#### Desafíos:
#1 Según el texto sobre moda femenina, ¿en qué año presentó Yves Saint-Laurent su tailleur pantalón?
#2 Resume en dos oraciones el texto sobre moda femenina.
#3 Por favor, escribe la continuación del texto sobre moda femenina a partir de su última oración.

#### Texto proporcionado:
####################

Otro elemento inatacable del vestuario femenino del último siglo, que
confiere pulcra distinción pero resulta mucho más democrático,
es laconocida camisa blanca, de líneas masculinas pero adaptada a una
silueta femenina. Esa camisa que empezaron a usar las mujeres con el traje sastre
en los 30, más tarde la acoplaron a los pantalones y a cualquier
falda porque se dieron cuenta de que siempre combinaba, que era un comodín
ideal. Esta prenda que va y vuelve en el tiempo, queda genial con corbata, con
jeans, debajo de un cardigan y si es de hombres, solita sobre la piel, como
de entrecasa (en el estilo Annette Bening en Mi querido presidente, después
de dormir con Michael Douglas). La francesa Anne Fontaine únicamente
diseña camisas blancas, mientras que Narciso Rodríguez, desde
California, nos propone usar las suyas bien limpitas, claro, pero alguín
arrugadas, como recién salidas del secador. Armani, siempre tostado y
tilingo, dictamina: camisa blanquísima con pulsera de diamantes. Agnès
B, por su lado, se consagra a un sucedáneo, muy apropiado con jeans o
asomando con una chaqueta: la camiseta o T-shirt nívea, de fino hilado
de algodón, bien cortada y terminada.
Asaltando el ropero masculino
Como verán, las prendas más estilizadas y prácticas provienen
del guardarropas varonil, pero no del de la época de los Luises (en que
ellos, si eran cortesanos, se empolvaban y trepaban a tacos altos) sino del
XIX, principios del XX. Aunque antes de que Chanel se robara los modelos del
caballero inglés (su amante Boy Capel) y reinventara la moda femenina,
ya las mujeres, hacia 1880, aun con falda larga y un cachito de polizón,
empezaron a usar el traje con chaqueta haciendo juego, al principio mal visto
por los conservadores. Después llegó Cocó con sus impagables
trajecitos de tweed, que se entallaron en las décadas del 30 y
del 40, convirtiéndose en los impecables trajes sastre que tan
estupendamente les quedaban a Joan Crawford o a Bette Davis. La revolución
de este dos piezas alcanzó su cenit cuando, en 1966, Yves Saint-Laurent
presentó su espectacular tailleur pantalón, con tacos altos y
maquillaje acentuado. A partir de entonces, desde la modelo del perfume Charlie
en los 70 a la Julia Roberts de La boda de mi mejor amigo en los 90,
y más cerca en el tiempo Jennifer Anniston y Angelina Jolie, las estrellas
y muchísimas mujeres calzan este traje que honor a las pioneras
se atrevieron a llevarlo Marlene Dietrich y Katharine Hepburn en los 30
y los 40.
Otro afano descarado al guardarropa de ellos es el impermeable clásico,
Burberry de ser posible, muy Casablanca, de colores neutros. Vendrán
cada tanto tonos vivaces, brillos plastificados, hules ennegrecidos, pero el
trench no ha de perder su encanto misterioso (prenda de detectives, de espías),
su funcionalidad, su nobleza. La actriz Chloé Sevigny, rebelde pero à
la page, no paró hasta conseguirse un Burberry bien antiguo.

####################

#### Registros de datos:
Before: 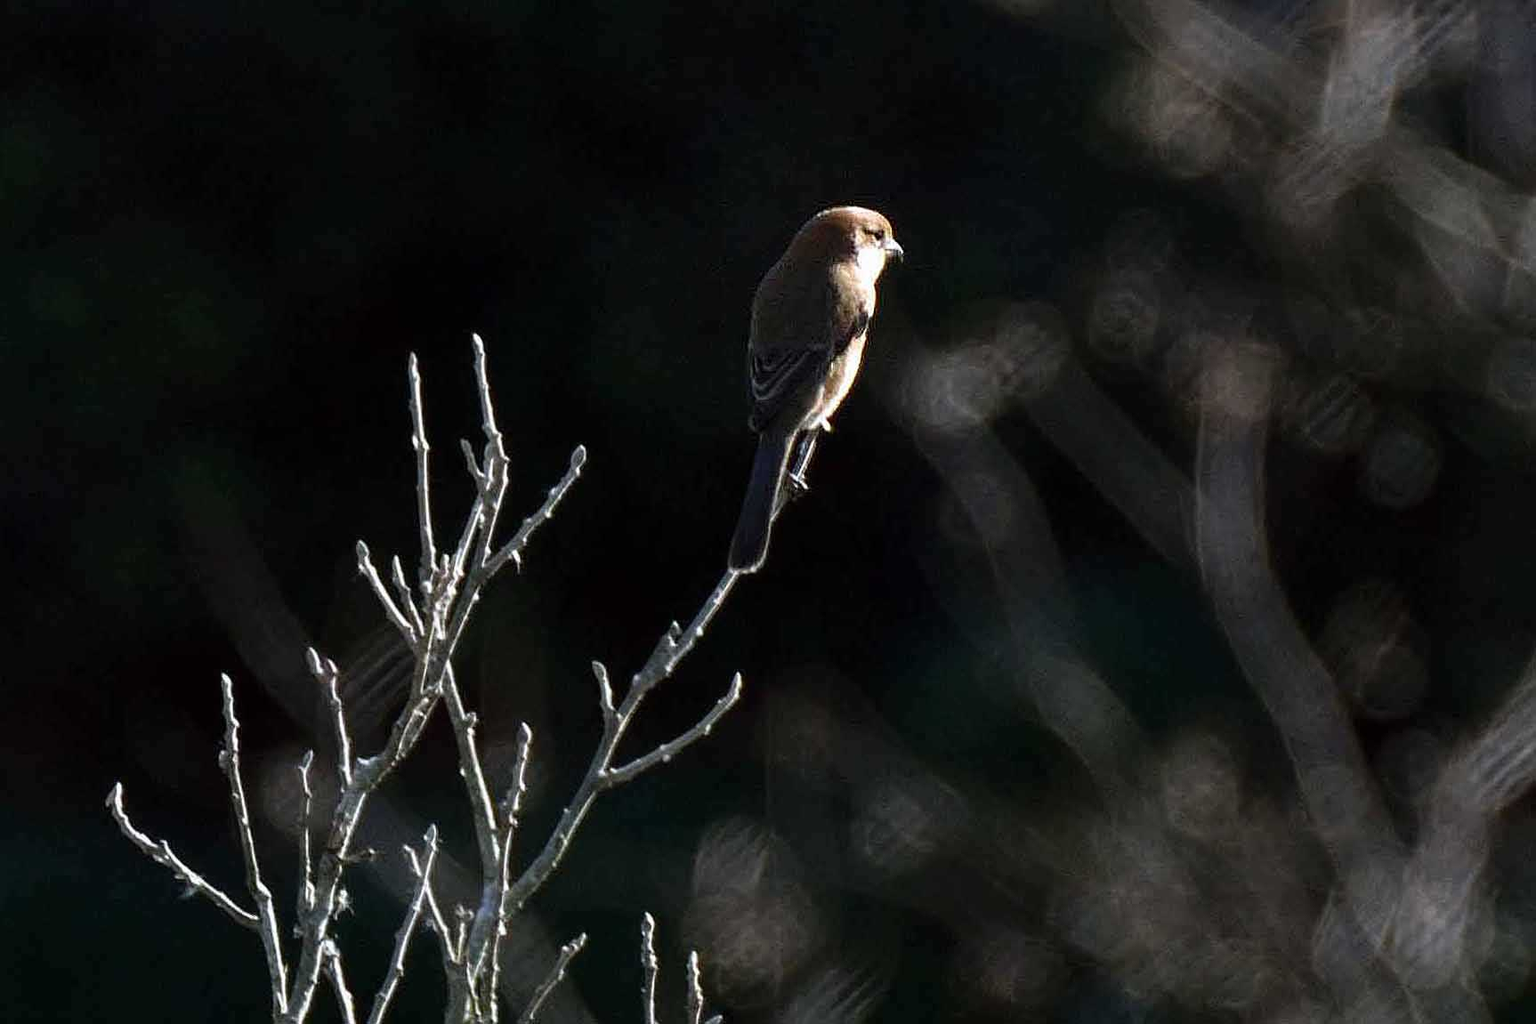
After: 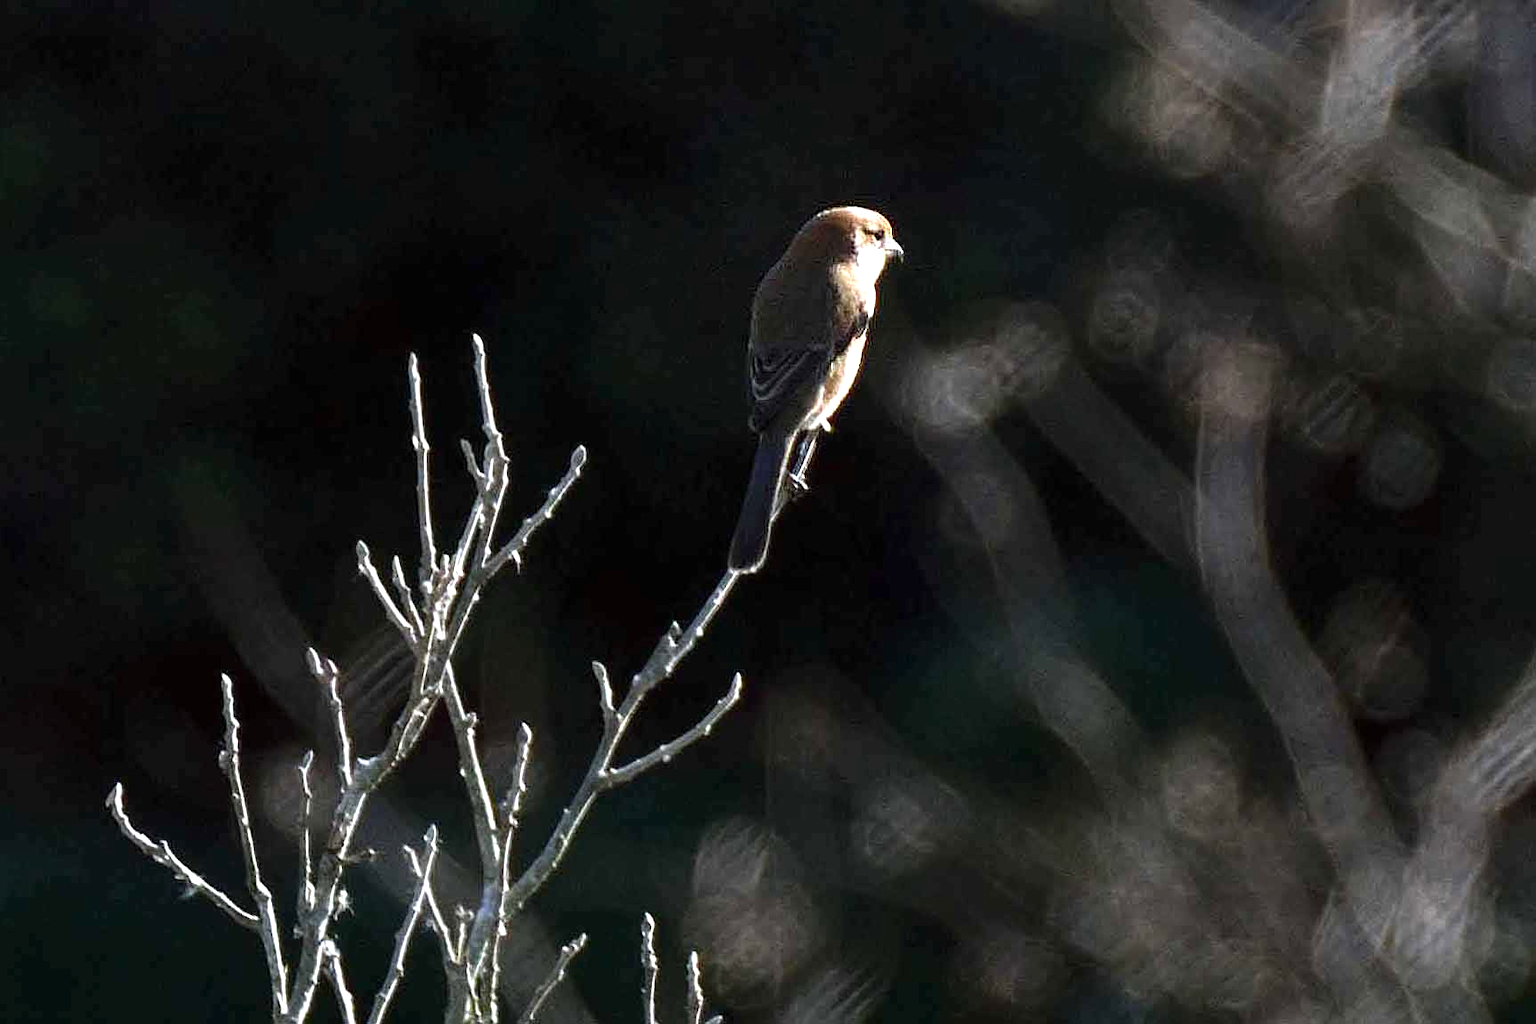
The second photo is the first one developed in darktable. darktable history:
exposure: exposure 0.671 EV, compensate highlight preservation false
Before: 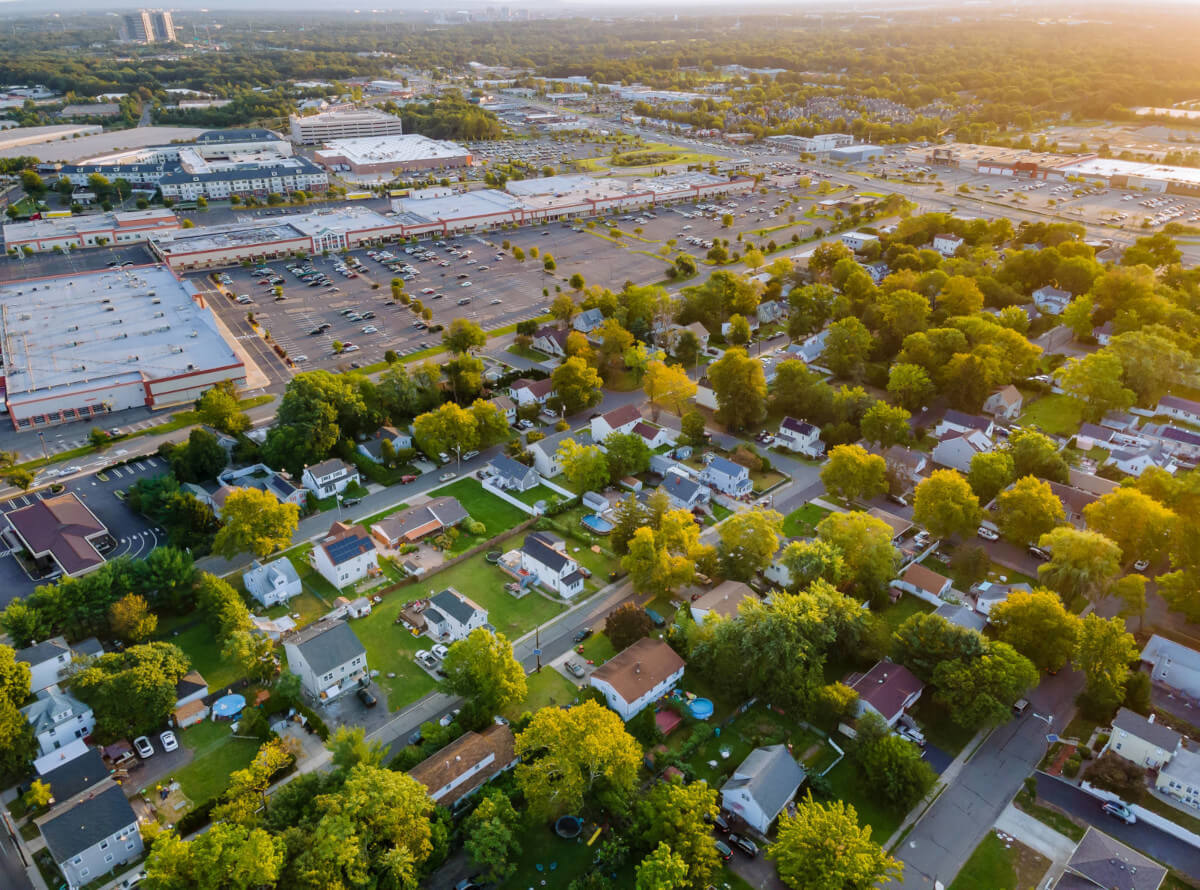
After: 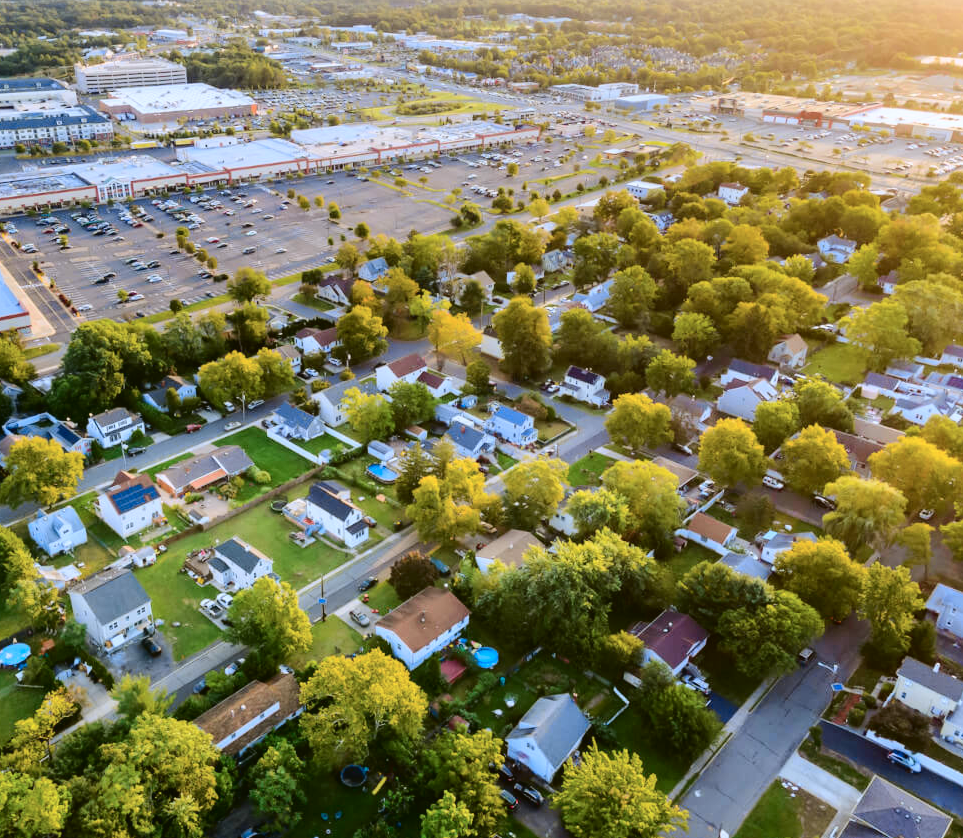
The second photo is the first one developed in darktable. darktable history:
crop and rotate: left 17.959%, top 5.771%, right 1.742%
tone curve: curves: ch0 [(0, 0.023) (0.087, 0.065) (0.184, 0.168) (0.45, 0.54) (0.57, 0.683) (0.722, 0.825) (0.877, 0.948) (1, 1)]; ch1 [(0, 0) (0.388, 0.369) (0.447, 0.447) (0.505, 0.5) (0.534, 0.528) (0.573, 0.583) (0.663, 0.68) (1, 1)]; ch2 [(0, 0) (0.314, 0.223) (0.427, 0.405) (0.492, 0.505) (0.531, 0.55) (0.589, 0.599) (1, 1)], color space Lab, independent channels, preserve colors none
white balance: red 0.984, blue 1.059
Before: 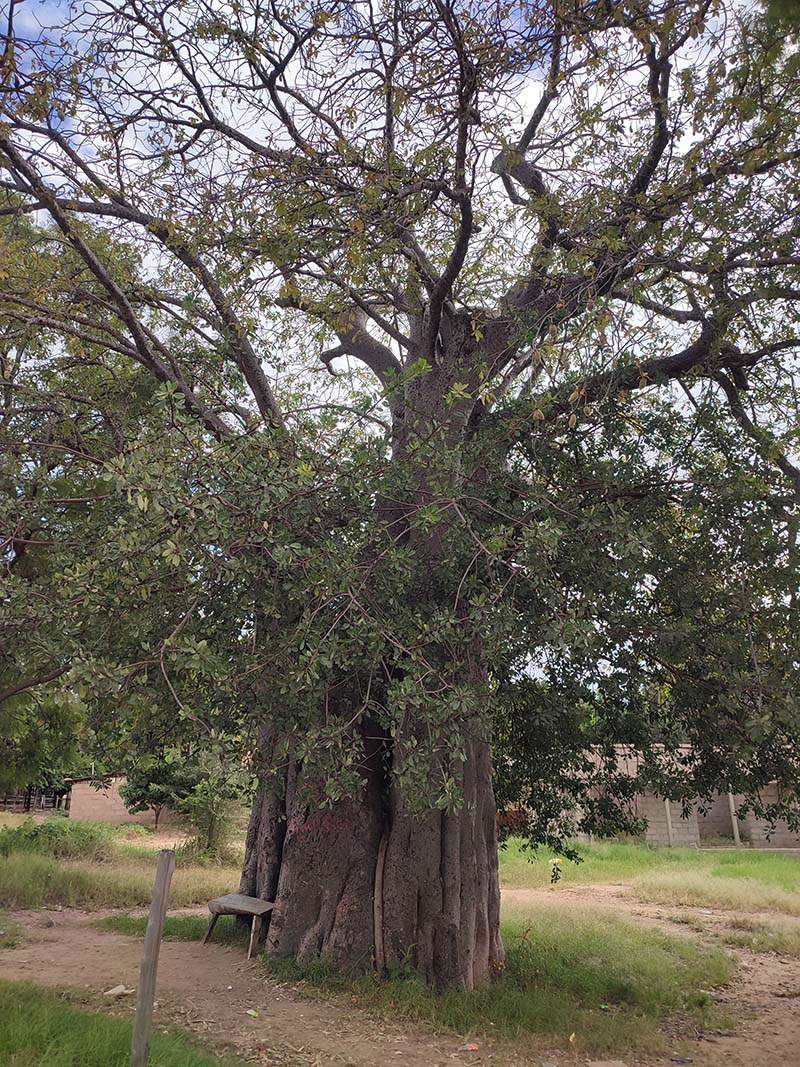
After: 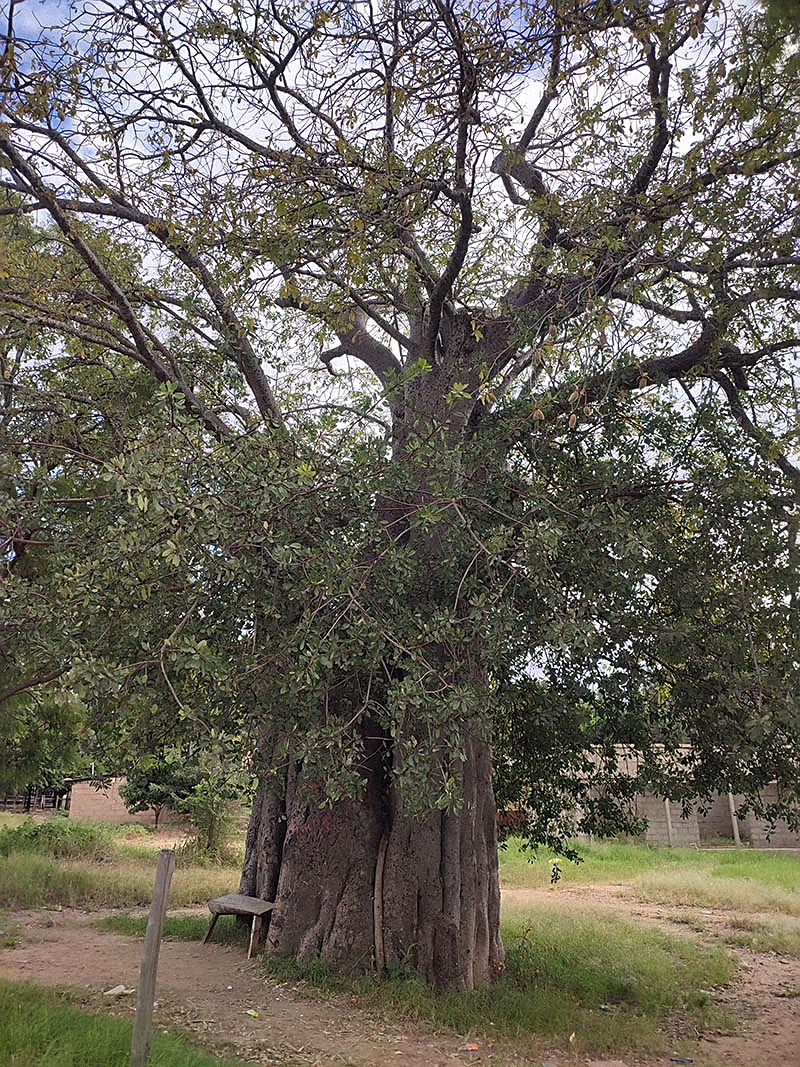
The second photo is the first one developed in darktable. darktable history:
grain: mid-tones bias 0%
sharpen: radius 1.864, amount 0.398, threshold 1.271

####################

#### Respuestas:
#1 En 1966.

#2 La camisa blanca, de líneas masculinas adaptadas a la silueta femenina, se volvió un comodín que las mujeres combinan desde los años 30 con trajes, pantalones y faldas. Muchas de las prendas femeninas más prácticas provienen del guardarropa masculino del siglo XIX y principios del XX, como el traje sastre, el tailleur pantalón que Yves Saint-Laurent presentó en 1966 y el impermeable clásico.

#3
El negro favorito
Por encima del popular jean (y de otras piezas de vestuario hechas con denim),
de los tacos altos y su halo sadomaso, de las cancheras zapatillas, se alza
el vestidito negro. Ese que siempre se adapta, que funciona a toda edad y a
todo peso, que está más allá de tendencias góticas
o rockabillies, que les quedó regio a todas las chicas de Resistiré
que fueron a recibir su bien ganados Martín Fierro. Otra pegada de Chanel
que no pierde vigencia, al contrario. Y que puede resultar mucho menos oneroso
que el suéter de (pura) cachemira, pero que queda igualmente bien con
una hila o dos de perlas. En realidad, el único problema que puede acarrear
el fiel negrito es si la usuaria tiene algo de caspa, la pone en completa y
total evidencia. Pero éste es un problema que los dermatólogos
y la cosmética solucionan raudamente.
Por lo demás, esta prenda de un color (no color, dicen algunos) asociado
al duelo, la bandera pirata, el humor más irreverente, está siempre
lista para ser usada con tranquilidad de conciencia fashion. El negro siempre
esinsinuante, sofisticado, un pelín inquietante: no por nada las chicas
fatales del cine negro siempre lo han preferido para devorar a sus víctimas...
También es cierto que sufre de cierta mala reputación en algunos
casos: se adjudica la mala suerte a los pobres gatos negros, se dice que tiene
alma negra alguien que es corrupto y quizá cruel, y de la persona que
nos obsesiona por algún motivo oscuro la llamamos nuestra bestia negra...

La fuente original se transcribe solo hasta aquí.